Cage (Corps Security #2)

“Where are you?”


“At the office, you know, my job where there are children and families and all these happy family vibes? Yeah, those vibes just blew the fuck up when ‘Stalker Sue’ came into my work screaming about how much of a whore I am for breaking up her relationship! THEN when we finally get her out of the office and I have some time to calm down, I walk outside and find her SLICING MY TIRES with a goddamn knife! So, being that I can’t drive with FOUR flat tires, I am still at work.”

How did I not see this coming? Well, maybe not this, but damn Mandy and her fucked up shit.

“Call the police baby; I’ll be there in fifteen. And, Melissa?”

“What?” she spits out.

“Might not be the best time to mention this, but all this fire and attitude you’re throwing at me? Baby, you got me so worked up that it will be a miracle not to take you the second I lock eyes with yours.”

“You’re a beast, Greg Cage.”

Might have been inappropriate, but when I hear her laughter before disconnecting, I know I did something right today.





No need in denying it. Since leaving Greg’s house Sunday night, I have been on cloud nine. Not even the crap Cohen’s paternal grandmother is throwing our way is messing with my high. I am stressed but only because my mother is making me that way.

Susan has started with her letters again, and has followed those quickly with her calls. And then we get to experience the pleasure of her knocking my mother’s door down around three this morning.

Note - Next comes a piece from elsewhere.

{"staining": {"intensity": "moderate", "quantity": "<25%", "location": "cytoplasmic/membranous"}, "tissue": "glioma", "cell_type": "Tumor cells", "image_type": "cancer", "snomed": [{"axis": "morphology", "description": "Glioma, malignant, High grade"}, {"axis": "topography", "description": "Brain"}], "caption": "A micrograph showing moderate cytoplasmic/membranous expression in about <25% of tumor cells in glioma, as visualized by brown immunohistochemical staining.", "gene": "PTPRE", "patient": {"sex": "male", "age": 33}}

A little history of Susan Wagner is helpful. Susan Wagner is a pill poppin’, body using, drunk, white trash bitch. She has enough DUIs that she is no longer ‘allowed’ to drive, but that doesn’t stop her. I’m sure at this point that even she has a few venereal diseases. And when she throws her creepy-as-hell wicked witch grin out, all that you see is gums. The only thing Simon Wagner did right in his life was to make sure that Cohen would go to my mother if anything ever happened to them. As fucked up as he was, she is a million times worse.

So, not only is my much needed sleep interrupted by a frantic phone call, AND having to drag myself over to my mother’s house to deal with Susan in her drunken rage, but now I have to deal with another crayon not bright enough for the box.

When I find myself pulled, literally pulled, out of the exam room by a furious Dr. Shannon, the last thing I expect to find is the chick that has become my shadow ever since Greg has started showing interest in me. Except this time, she has lost all of her carefully crafted ‘perfection’. She looks unkempt. That perfectly put together look I have seen every other time is gone. Poof, and in its place is a complete stranger. She reminds me of one of those stray dogs you see in city alleyways. The ones that have fought over the last scrap of meat for so long that they don’t even know a crumb from a pebble. Apparently, Greg is the piece of meat in this equation.

“You fucking bitch!” She screams at the top of her lungs in a waiting room full of patients. Not just patients, but also parents and children of all ages. With her burst of crazy, the small children start getting scared, the older ones get curious, and the parents get pissed. I can already tell that this isn’t going to end well.

I lose track of the things she spews across the waiting room. I catch ‘bitch’ a few more times, ‘home wrecker’ (which throws me for a loop) but ‘whore’ is the one that made me snap. I do what I have to do, and that is round the desk, grab her by her bony arm, and lead her to the door. Not a single word passes from my lips, but at this point, I am boiling with anger, and I know the second my lips part, I will enter Crazytown with her.

I open the lobby door and push her out as hard as I can, taking great pleasure in watching her wobble on her heels before falling flat on her ass. She opens her mouth to start another attack of her verbal vomit, but with deadly calm, I force out a firm ‘don’t’, and close the door.

I make the walk of shame past the patients and apologize profusely for the incident. The kids seem to have already forgotten the mad woman and quickly turn their attention back to the Disney movie playing, but the parents look at me with an expression that can’t be described as anything other than hate.

When I enter the back office, Dr. Shannon is waiting. I get a box thrust into my arms, and a ‘get out, you’re fired’ before he turns on his old as dirt legs and walks away.

“You can’t fire me for someone else’s actions! This is ridiculous!” I call after him.